Wipe the dust from mother's urn,
I think to myself as I pour
the pickle brine into the Bloody
Mary. The mice in the garden
have eaten their fill of poison,
but still I find the cucumbers
chewed each morning. None
of it will matter if the rain never tires.
The leaves yellowed and spotted
like an illness. The lightning cracks
the black vault open, and as I stand
with my mother's umbrella to keep
the rain from my garden, I squint
with each flash of the storm trying
to find an eye's wink to give the mice
away as they stagger poison-drunk
past the rabbit-proofed fence
into the back field to pass out like me
face first into the wild roses' tattered
confetti of blossoms after the hail's ruin.

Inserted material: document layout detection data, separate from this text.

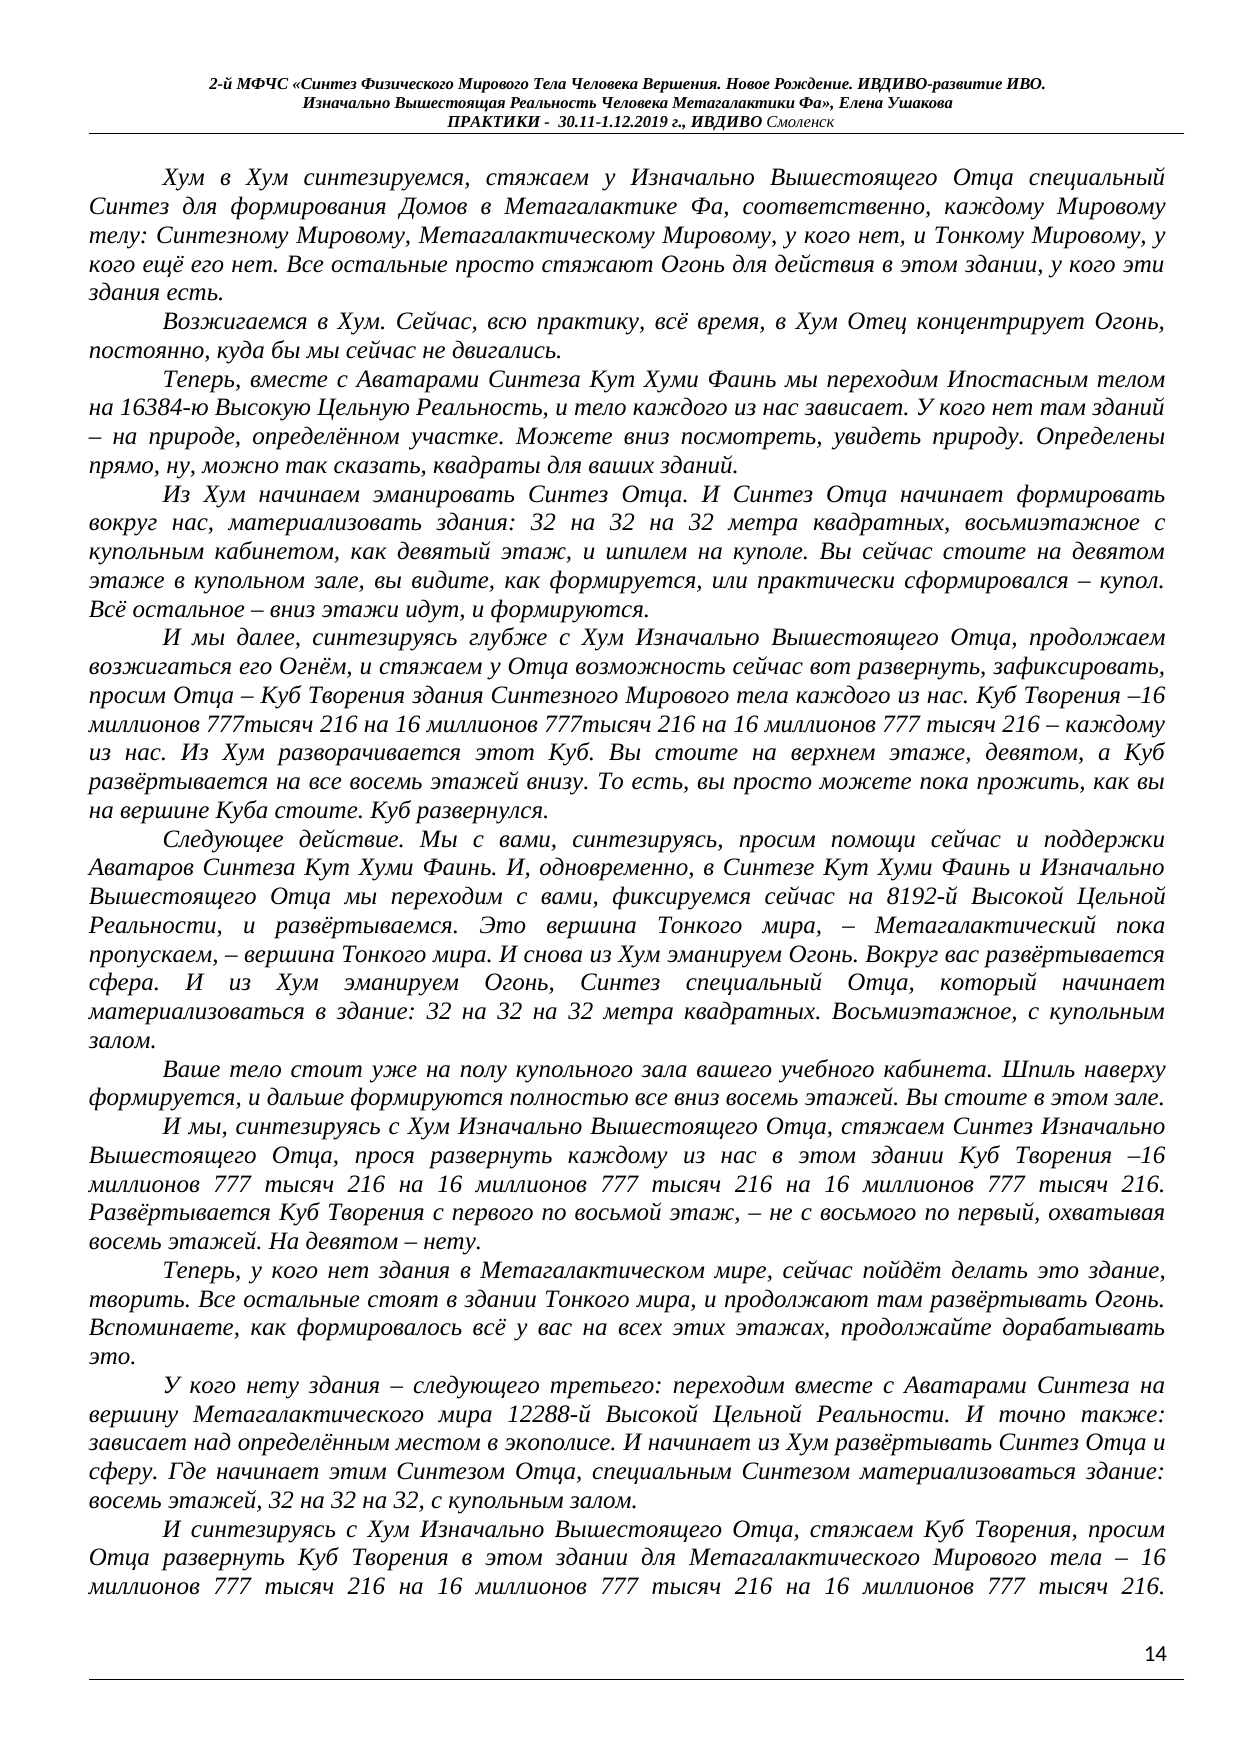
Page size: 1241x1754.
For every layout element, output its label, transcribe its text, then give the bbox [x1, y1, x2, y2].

text Теперь, у кого нет здания в Метагалактическом мире, сейчас пойдёт делать это здание, творить. Все остальные стоят в здании Тонкого мира, и продолжают там развёртывать Огонь. Вспоминаете, как формировалось всё у вас на всех этих этажах, продолжайте дорабатывать это. [89, 1255, 1167, 1370]
text Возжигаемся в Хум. Сейчас, всю практику, всё время, в Хум Отец концентрирует Огонь, постоянно, куда бы мы сейчас не двигались. [89, 306, 1167, 364]
text Хум в Хум синтезируемся, стяжаем у Изначально Вышестоящего Отца специальный Синтез для формирования Домов в Метагалактике Фа, соответственно, каждому Мировому телу: Синтезному Мировому, Метагалактическому Мировому, у кого нет, и Тонкому Мировому, у кого ещё его нет. Все остальные просто стяжают Огонь для действия в этом здании, у кого эти здания есть. [89, 162, 1167, 306]
text Ваше тело стоит уже на полу купольного зала вашего учебного кабинета. Шпиль наверху формируется, и дальше формируются полностью все вниз восемь этажей. Вы стоите в этом зале. [89, 1054, 1167, 1111]
text Из Хум начинаем эманировать Синтез Отца. И Синтез Отца начинает формировать вокруг нас, материализовать здания: 32 на 32 на квадратных, восьмиэтажное с купольным кабинетом, как девятый этаж, и шпилем на куполе. Вы сейчас стоите на девятом этаже в купольном зале, вы видите, как формируется, или практически сформировался – купол. Всё остальное – вниз этажи идут, и формируются. [89, 479, 1167, 622]
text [89, 1514, 1167, 1600]
text У кого нету здания – следующего третьего: переходим вместе с Аватарами Синтеза на вершину Метагалактического мира 12288-й Высокой Цельной Реальности. И точно также: зависает над определённым местом в экополисе. И начинает из Хум развёртывать Синтез Отца и сферу. Где начинает этим Синтезом Отца, специальным Синтезом материализоваться здание: восемь этажей, 32 на 32 на 32, с купольным залом. [89, 1370, 1167, 1514]
text Теперь, вместе с Аватарами Синтеза Кут Хуми Фаинь мы переходим Ипостасным телом на 16384-ю Высокую Цельную Реальность, и тело каждого из нас зависает. У кого нет там зданий – на природе, определённом участке. Можете вниз посмотреть, увидеть природу. Определены прямо, ну, можно так сказать, квадраты для ваших зданий. [89, 364, 1167, 479]
text И мы, синтезируясь с Хум Изначально Вышестоящего Отца, стяжаем Синтез Изначально Вышестоящего Отца, прося развернуть каждому из нас в этом здании Куб Творения –16 миллионов 777 тысяч 216 на 16 миллионов 777 тысяч 216 на 16 миллионов 777 тысяч 216. Развёртывается Куб Творения с первого по восьмой этаж, – не с восьмого по первый, охватывая восемь этажей. На девятом – нету. [89, 1111, 1167, 1255]
text Следующее действие. Мы с вами, синтезируясь, просим помощи сейчас и поддержки Аватаров Синтеза Кут Хуми Фаинь. И, одновременно, в Синтезе Кут Хуми Фаинь и Изначально Вышестоящего Отца мы переходим с вами, фиксируемся сейчас на 8192-й Высокой Цельной Реальности, и развёртываемся. Это вершина Тонкого мира, – Метагалактический пока пропускаем, – вершина Тонкого мира. И снова из Хум эманируем Огонь. Вокруг вас развёртывается сфера. И из Хум эманируем Огонь, Синтез специальный Отца, который начинает материализоваться в здание: 32 на 32 на квадратных. Восьмиэтажное, с купольным залом. [89, 824, 1167, 1054]
text И мы далее, синтезируясь глубже с Хум Изначально Вышестоящего Отца, продолжаем возжигаться его Огнём, и стяжаем у Отца возможность сейчас вот развернуть, зафиксировать, просим Отца – Куб Творения здания Синтезного Мирового тела каждого из нас. Куб Творения –16 миллионов 777тысяч 216 на 16 миллионов 777тысяч 216 на 16 миллионов 777 тысяч 216 – каждому из нас. Из Хум разворачивается этот Куб. Вы стоите на верхнем этаже, девятом, а Куб развёртывается на все восемь этажей внизу. То есть, вы просто можете пока прожить, как вы на вершине Куба стоите. Куб развернулся. [89, 622, 1167, 824]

When the morning rises to its feet,
only the depressions our bodies pressed
into spring's sharp-edged grasses
will remain, and I will wash the dirt
from my face before I trim the tomato's
yellowing leaves.

Lindsay Wilson, an English professor in Reno, Nevada, co-edits The Meadow. His first collection, No Elegies, won the Quercus Review Press Spring Book Award, and his poetry has appeared in The Bellevue Literary Review, Verse Daily, and The Minnesota review. He serves on the Nevada Writers' Hall of Fame Selection Committee.